Carbohydrate is the most significant nutrient for athletic performance and the major fuel for most forms of activity. A balanced diet of protein, fat, and carbs is best for our bodies, but appropriate carbohydrate is essential for athletes.
1. Muscle contractions and brain activity are both fuelled by energy.
2. Energy that can be used later. (Any glucose that isn't used straight away is stored as glycogen in the muscles and liver.)
3. An alternative to using protein as a source of energy
During physical activity, stored glucose or glycogen is turned into energy to feed muscles, but this supply is limited.
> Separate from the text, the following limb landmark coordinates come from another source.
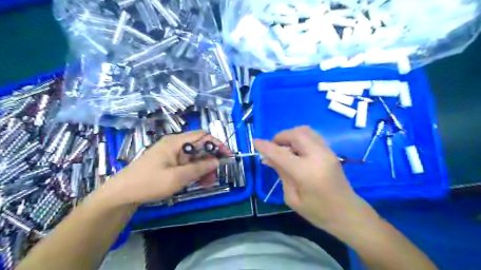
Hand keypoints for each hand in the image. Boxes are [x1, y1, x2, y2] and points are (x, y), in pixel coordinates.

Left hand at [102, 130, 229, 203]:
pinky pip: (187, 163)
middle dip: (210, 159)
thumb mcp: (177, 177)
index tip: (227, 156)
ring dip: (203, 167)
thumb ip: (199, 168)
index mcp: (176, 142)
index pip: (202, 136)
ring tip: (207, 183)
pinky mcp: (169, 162)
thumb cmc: (149, 183)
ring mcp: (171, 153)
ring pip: (194, 156)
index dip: (217, 144)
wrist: (121, 193)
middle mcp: (175, 144)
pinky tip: (197, 181)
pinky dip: (194, 171)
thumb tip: (217, 160)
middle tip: (214, 176)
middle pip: (199, 147)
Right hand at [255, 126, 379, 233]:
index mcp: (306, 171)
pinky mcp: (330, 151)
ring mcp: (327, 151)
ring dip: (290, 135)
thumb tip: (268, 158)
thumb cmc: (318, 212)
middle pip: (295, 134)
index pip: (281, 153)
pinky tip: (296, 150)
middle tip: (273, 148)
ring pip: (305, 131)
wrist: (347, 213)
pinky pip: (312, 136)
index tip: (255, 142)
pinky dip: (300, 138)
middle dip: (280, 137)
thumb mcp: (292, 197)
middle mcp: (318, 156)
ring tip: (284, 148)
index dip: (266, 146)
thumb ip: (281, 173)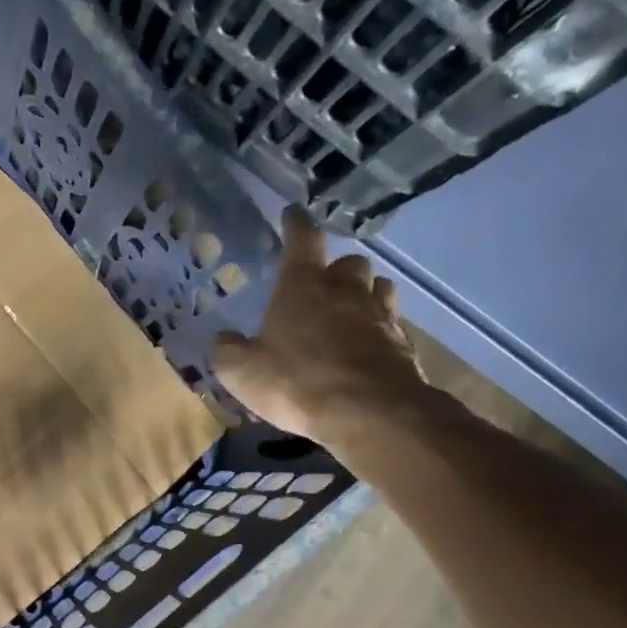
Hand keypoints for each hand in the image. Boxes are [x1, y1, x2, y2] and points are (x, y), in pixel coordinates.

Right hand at [210, 208, 427, 441]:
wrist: (370, 412)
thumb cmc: (296, 382)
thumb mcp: (240, 371)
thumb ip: (226, 350)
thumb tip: (223, 339)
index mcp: (302, 287)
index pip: (302, 240)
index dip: (295, 225)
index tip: (291, 215)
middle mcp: (345, 291)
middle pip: (349, 263)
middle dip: (336, 270)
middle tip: (322, 286)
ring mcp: (380, 315)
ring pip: (378, 288)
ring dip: (365, 294)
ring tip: (350, 313)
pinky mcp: (402, 344)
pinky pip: (392, 325)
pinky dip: (379, 330)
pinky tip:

The quantity of glucose that may be stored as glycogen in the body is determined by food and exercise.
Total glycogen reserves are typically 400-700 grams (75-100g in the liver and 300-600g in the muscles). Athletes who consume a high carbohydrate diet and adhere to a strict nutrition regimen can boost their total carbohydrate reserves by up to 880g. These resources will be exhausted after roughly 60 to 90 minutes of activity, necessitating the need to recharge for prolonged training sessions.
Before, during, and after exercise, how much carbohydrate and drink should we consume?
Athletes who participate in high-intensity aerobic exercises, for example, must have enough energy to keep going for lengthy periods of time while jumping with split-second power surges. In addition to eating enough carbs on a regular basis, carbohydrate intake before, during, and after exercise is critical for proper fuel and recovery. The essential guidelines for carbohydrate, protein, and hydration intake before, during, and after training are outlined in the table below. It's vital to remember that the exact timing and type of food to eat depends on the person. Athletes should experiment with different sorts of meals to see what works best for them.
Why should you consume carbohydrates?
Before: To replenish energy resources and postpone weariness. Depending on how much time you have, opt for a light carbohydrate dinner.
Throughout: To aid in the maintenance of blood sugar levels in order to feed muscles during activity. If your workout lasts longer than 90 minutes, you will want more carbs to keep your energy levels up. Choose carbs that are easy to digest and aim for 30-50 g of liquid or solid sources every 30 minutes.
After: To restore your energy supply after exercise, allowing you to endure longer in the following training session or event. Eat carbs and protein within 60 minutes of finishing your activity for optimum recovery and glycogen replenishment.
What are some good carbohydrate and fluid sources for exercise?
Complex carbs, such as whole grain pasta and cereals, legumes, fresh fruit, and starchy vegetables, are good sources of energy since they release energy slowly, are low in fat, and are high in minerals and fibre. Although sports bars, gels, and beverages are quick and handy sources of energy, getting your energy from natural sources of food is both healthier and more cost effective.
Choose sports foods that are free of hydrogenated or saturated fats, as well as additives and preservatives. Making your own snacks has the benefit of being nutritious, unprocessed sources of carbohydrate, protein, fat, fibre, minerals, and vitamins that invigorate your body.
1. Make a plan! The night before, prepare your daily snack box. Fill it with carbohydrate-rich snacks like a whole grain bagel with peanut butter, yoghurt, fig bars, bananas, orange slices, graham crackers, and granola bars.
2. Create a comprehensive nutrition training strategy. During competition, don't merely eat and stay hydrated. Fuelling should be practised during training to become acclimated to it for your events. Experiment with varied carbohydrate amounts and sources (foods and drinks) throughout exercise to see what maintains your body working at its best.
3. Carry a water bottle with you at all times and sip it frequently when exercising. Request that your coach remind you.
Carbohydrates should account for 60 to 70% of total energy consumption for top athletes. Without appropriate dietary glucose, the body is forced to rely on fat storage and muscle protein, which are less effective energy-producing routes. As a result, training and performance quality may suffer. Carbohydrate snacks and protein shakes are ideal for athletes that have a hectic and strenuous training schedule.